As Russ announced on the ietf-announce list a month ago, the upcoming
datatracker user interface changes will break scripts that do
"screen-scraping", or try to parse the HTML pages to extract some
information.

Much of the information is also available in forms that are intended
to parseable by scripts; however, those data sources aren't exactly
well documented (and it's not always easy to tell which of them are
authorative primary data, and which derived).

I've now updated the data source documentation on the Tools wiki
(http://trac.tools.ietf.org/group/tools/trac/wiki/DataSources).
Here's a quick summary about the most important primary data sources:

---------

Status of all internet-drafts (tab-separated text; generated from the
database by a cron job once a day):
http://www.ietf.org/id/all_id.txt

Title/authors/abstract/date for active internet-drafts (text;
generated from the database by cron jobs once a day.
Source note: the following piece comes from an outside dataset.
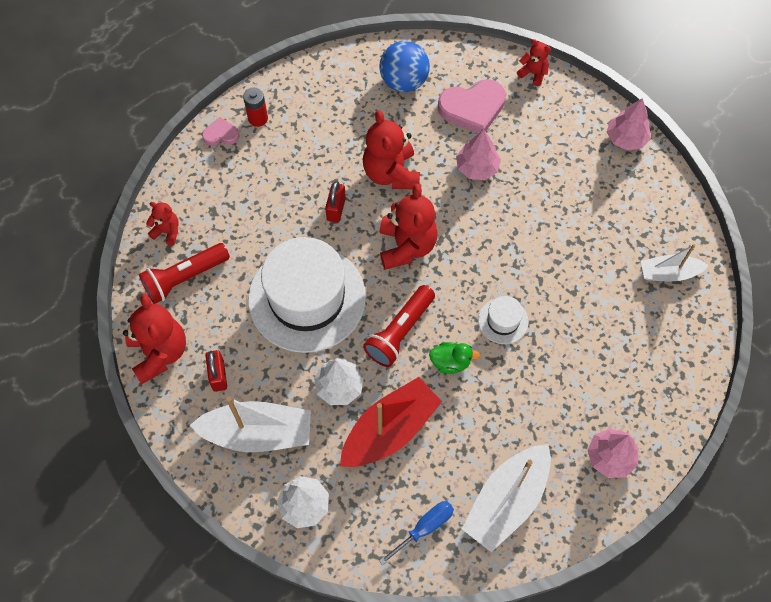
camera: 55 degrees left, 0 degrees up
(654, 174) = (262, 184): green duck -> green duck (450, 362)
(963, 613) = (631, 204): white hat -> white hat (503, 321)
Although these
text files were probably originally intended for mainly human
consumption, their format has been very stable over the years, and as
they're currently used by number of tools, I would expect this to
continue):
http://www.ietf.org/id/1id-index.txt
http://www.ietf.org/id/1id-abstracts.txt

All RFCs (XML/text; note that the XML has much more information than
the text version):
http://www.rfc-editor.org/rfc/rfc-index.xml
http://www.rfc-editor.org/rfc/rfc-index.txt

Documents that are currently in IETF last call (Atom feed; generated
from the database on-the-fly):
http://datatracker.ietf.org/feed/last-call/

Document that are on the agenda of upcoming IESG telechats
(tab-separated text; generated from the database on-the-fly):
http://datatracker.ietf.org/iesg/agenda/documents.txt

Documents in the RFC editor queue (XML):
http://www.rfc-editor.org/queue2.xml

Detailed datatracker history for a particular draft (Atom feed;
generated from the database on-the-fly):
http://datatracker.ietf.org/feed/comments/draft-ietf-msec-newtype-keyid/

Information about active WGs, chairs, mailing lists, charters, etc
(text; generated from the database on-the-fly):
http://datatracker.ietf.org/wg/summary.txt
http://datatracker.ietf.org/wg/1wg-charters.txt

IPR disclosures by draft (tab-separated text; generated from the
database on-the-fly):
http://datatracker.ietf.org/ipr/by-draft/ 

---------

The upcoming datatracker UI changes will affect only HTML pages,
not any of the text/Atom/etc. URLs listed above.
 
Best regards,
Pasi